GESELECTEERDE TEKST –
—————
WAARSCHUWING: Als de stopkranen van de schuifregelaar niet
open staan, kan het gebruiken van het hulpmiddel resulteren in
een infectie.
2
Voer de bedieningsknop op (draai de bedieningsknop tegen de klok in
of druk op de bedieningsknop om de bedieningsknop naar voren te
duwen) totdat deze vlak tegen het instrument voor positionering van
de sluitingen ligt.
3
Verwijder de pin van de schuifregelaar en zorg dat er geen speling
meer is op de hechtdraad. Vergrendel de stopkranen van de
schuifregelaar en zet de pin van de schuifregelaar vast. Verwijder het
instrument voor positionering van de sluiting.
4
Trek de schuifregelaars helemaal terug en voer ze op om de juiste
sluitingsbeweging te bevestigen en sluit het implantaat (draai de
bedieningsknop met de klok mee of druk op de bedieningstoets om de
bedieningsknop terug te trekken).
5
Voer de stuurbare katheter op. Zorg ervoor dat de schuifregelaars en de
bedieningsknop volledig zijn teruggetrokken. Richt de handgreep van
de implantaatkatheter in verticale positie, zodat de ontkoppelknop
tegen de tafel aan ligt.
—————
GETOOND MATERIAAL –
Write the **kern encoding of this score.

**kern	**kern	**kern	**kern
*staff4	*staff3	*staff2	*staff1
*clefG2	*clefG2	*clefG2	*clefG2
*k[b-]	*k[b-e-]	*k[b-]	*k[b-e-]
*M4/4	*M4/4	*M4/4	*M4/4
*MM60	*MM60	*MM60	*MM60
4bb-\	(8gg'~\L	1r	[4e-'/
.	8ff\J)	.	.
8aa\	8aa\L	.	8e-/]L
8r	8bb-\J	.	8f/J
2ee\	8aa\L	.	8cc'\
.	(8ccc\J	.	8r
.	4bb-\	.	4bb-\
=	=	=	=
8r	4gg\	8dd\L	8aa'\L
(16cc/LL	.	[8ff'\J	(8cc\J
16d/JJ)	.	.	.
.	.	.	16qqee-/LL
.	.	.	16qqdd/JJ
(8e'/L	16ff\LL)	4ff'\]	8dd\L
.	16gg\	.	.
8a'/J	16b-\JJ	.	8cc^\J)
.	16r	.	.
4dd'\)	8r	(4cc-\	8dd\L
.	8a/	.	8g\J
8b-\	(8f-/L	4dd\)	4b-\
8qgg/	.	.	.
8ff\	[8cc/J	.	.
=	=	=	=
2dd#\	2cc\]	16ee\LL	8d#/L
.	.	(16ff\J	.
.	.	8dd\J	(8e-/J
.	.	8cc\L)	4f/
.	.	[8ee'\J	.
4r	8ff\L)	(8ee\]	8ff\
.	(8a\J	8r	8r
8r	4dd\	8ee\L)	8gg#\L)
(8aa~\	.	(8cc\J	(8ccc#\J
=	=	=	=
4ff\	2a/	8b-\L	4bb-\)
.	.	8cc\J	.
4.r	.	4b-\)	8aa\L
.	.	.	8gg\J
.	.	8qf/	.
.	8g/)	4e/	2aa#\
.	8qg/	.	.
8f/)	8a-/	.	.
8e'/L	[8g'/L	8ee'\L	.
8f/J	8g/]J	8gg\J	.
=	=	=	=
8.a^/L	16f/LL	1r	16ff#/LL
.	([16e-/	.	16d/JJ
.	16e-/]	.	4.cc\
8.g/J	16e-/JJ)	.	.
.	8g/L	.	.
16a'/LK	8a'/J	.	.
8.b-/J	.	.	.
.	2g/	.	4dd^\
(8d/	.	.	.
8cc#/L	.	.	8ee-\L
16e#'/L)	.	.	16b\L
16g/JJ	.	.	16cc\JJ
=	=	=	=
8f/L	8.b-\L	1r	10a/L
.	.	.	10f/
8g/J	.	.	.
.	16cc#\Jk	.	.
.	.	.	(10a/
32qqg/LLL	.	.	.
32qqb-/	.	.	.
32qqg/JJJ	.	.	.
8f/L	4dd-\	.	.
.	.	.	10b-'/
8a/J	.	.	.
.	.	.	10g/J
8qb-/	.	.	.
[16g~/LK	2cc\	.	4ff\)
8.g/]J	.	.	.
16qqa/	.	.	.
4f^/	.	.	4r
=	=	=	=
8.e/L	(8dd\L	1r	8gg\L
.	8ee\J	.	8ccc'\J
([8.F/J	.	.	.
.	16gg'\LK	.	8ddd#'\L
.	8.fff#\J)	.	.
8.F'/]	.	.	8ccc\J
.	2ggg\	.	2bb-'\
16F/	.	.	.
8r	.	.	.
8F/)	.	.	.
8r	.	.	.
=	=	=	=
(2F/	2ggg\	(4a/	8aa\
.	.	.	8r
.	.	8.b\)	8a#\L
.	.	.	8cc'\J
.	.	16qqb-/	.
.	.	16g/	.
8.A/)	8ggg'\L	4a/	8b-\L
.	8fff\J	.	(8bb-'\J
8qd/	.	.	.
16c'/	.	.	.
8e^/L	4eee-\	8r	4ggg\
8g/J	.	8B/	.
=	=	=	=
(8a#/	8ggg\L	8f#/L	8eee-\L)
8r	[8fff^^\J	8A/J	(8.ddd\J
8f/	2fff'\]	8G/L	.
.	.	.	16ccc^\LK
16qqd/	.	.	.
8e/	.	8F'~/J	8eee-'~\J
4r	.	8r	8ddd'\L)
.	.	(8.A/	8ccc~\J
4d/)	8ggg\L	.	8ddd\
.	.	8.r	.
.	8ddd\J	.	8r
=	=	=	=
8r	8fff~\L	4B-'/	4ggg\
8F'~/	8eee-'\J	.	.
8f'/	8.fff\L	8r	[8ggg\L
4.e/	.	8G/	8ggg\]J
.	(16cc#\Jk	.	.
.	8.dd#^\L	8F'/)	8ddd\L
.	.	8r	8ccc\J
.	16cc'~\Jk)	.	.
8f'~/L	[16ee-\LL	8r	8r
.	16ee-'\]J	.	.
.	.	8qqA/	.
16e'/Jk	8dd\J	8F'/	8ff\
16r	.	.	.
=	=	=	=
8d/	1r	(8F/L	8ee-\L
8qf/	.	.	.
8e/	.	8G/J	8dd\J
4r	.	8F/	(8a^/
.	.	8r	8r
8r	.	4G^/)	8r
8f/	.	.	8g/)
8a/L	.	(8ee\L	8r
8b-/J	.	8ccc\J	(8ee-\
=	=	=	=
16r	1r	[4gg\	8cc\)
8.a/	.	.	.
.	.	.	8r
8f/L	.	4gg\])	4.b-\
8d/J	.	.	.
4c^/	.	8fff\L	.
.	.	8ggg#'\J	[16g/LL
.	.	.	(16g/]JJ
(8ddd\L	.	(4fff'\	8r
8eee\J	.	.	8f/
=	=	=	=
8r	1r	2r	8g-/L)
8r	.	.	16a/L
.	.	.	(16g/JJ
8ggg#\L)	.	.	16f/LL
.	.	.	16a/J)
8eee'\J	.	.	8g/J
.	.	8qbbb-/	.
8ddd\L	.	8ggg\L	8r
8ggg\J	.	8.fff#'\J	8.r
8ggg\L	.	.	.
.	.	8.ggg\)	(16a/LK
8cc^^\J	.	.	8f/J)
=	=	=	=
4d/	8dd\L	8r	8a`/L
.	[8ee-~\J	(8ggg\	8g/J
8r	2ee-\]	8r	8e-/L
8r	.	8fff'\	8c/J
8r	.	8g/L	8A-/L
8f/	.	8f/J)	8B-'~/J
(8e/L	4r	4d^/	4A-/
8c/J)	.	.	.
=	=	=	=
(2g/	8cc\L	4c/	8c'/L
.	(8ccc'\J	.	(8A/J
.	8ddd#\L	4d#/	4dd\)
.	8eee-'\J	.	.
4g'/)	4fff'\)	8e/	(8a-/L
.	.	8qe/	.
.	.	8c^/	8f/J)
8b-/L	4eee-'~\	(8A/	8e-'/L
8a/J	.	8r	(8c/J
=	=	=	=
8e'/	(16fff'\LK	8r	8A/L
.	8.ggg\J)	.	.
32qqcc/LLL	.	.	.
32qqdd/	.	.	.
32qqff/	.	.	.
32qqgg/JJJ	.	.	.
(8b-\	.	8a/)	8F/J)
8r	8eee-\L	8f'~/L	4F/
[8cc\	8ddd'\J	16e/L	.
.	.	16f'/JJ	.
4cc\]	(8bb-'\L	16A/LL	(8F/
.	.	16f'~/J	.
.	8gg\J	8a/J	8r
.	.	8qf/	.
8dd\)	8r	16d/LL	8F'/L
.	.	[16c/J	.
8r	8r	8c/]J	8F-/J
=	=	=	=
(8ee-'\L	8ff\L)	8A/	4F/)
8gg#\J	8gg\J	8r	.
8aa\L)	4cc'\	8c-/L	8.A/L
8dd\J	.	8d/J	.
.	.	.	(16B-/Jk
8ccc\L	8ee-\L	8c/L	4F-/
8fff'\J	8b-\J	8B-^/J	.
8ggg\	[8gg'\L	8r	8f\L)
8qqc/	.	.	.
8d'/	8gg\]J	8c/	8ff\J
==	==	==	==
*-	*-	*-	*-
—————
OPDRACHTEN –
**A.** Herhaal letterlijk het deel van de instructietekst over de implantaatkatheter dat begint bij "WAARSCHUWING: Als de" en doorloopt tot en met "van de sluiting.".
**B.** Schrijf het vervolg van de instructietekst over de implantaatkatheter, aansluitend op de laatste zin.

ANTWOORDEN PER NUMMER –
**A.**
WAARSCHUWING: Als de stopkranen van de schuifregelaar niet
open staan, kan het gebruiken van het hulpmiddel resulteren in
een infectie.
2
Voer de bedieningsknop op (draai de bedieningsknop tegen de klok in
of druk op de bedieningsknop om de bedieningsknop naar voren te
duwen) totdat deze vlak tegen het instrument voor positionering van
de sluitingen ligt.
3
Verwijder de pin van de schuifregelaar en zorg dat er geen speling
meer is op de hechtdraad. Vergrendel de stopkranen van de
schuifregelaar en zet de pin van de schuifregelaar vast. Verwijder het
instrument voor positionering van de sluiting.

**B.**
6
Spoel de implantaatkatheter met gehepariniseerde zoutoplossing.
7
Houd, zodra u zoutoplossing uit het distale uiteinde van de
implantaatkatheter ziet lopen, de handgreep van de
implantaatkatheter lager en til het distale uiteinde van de
implantaatkatheter op. Blijf ondertussen spoelen met gehepariniseerde
zoutoplossing.
8
Trek de stuurbare katheter volledig terug. Voer de schuifregelaars en
bedieningsknop op om het implantaat in langgerekte positie te
plaatsen.
9
Verwijder de kap van het inbrenghulpmiddel en leid deze op het
implanteersysteem.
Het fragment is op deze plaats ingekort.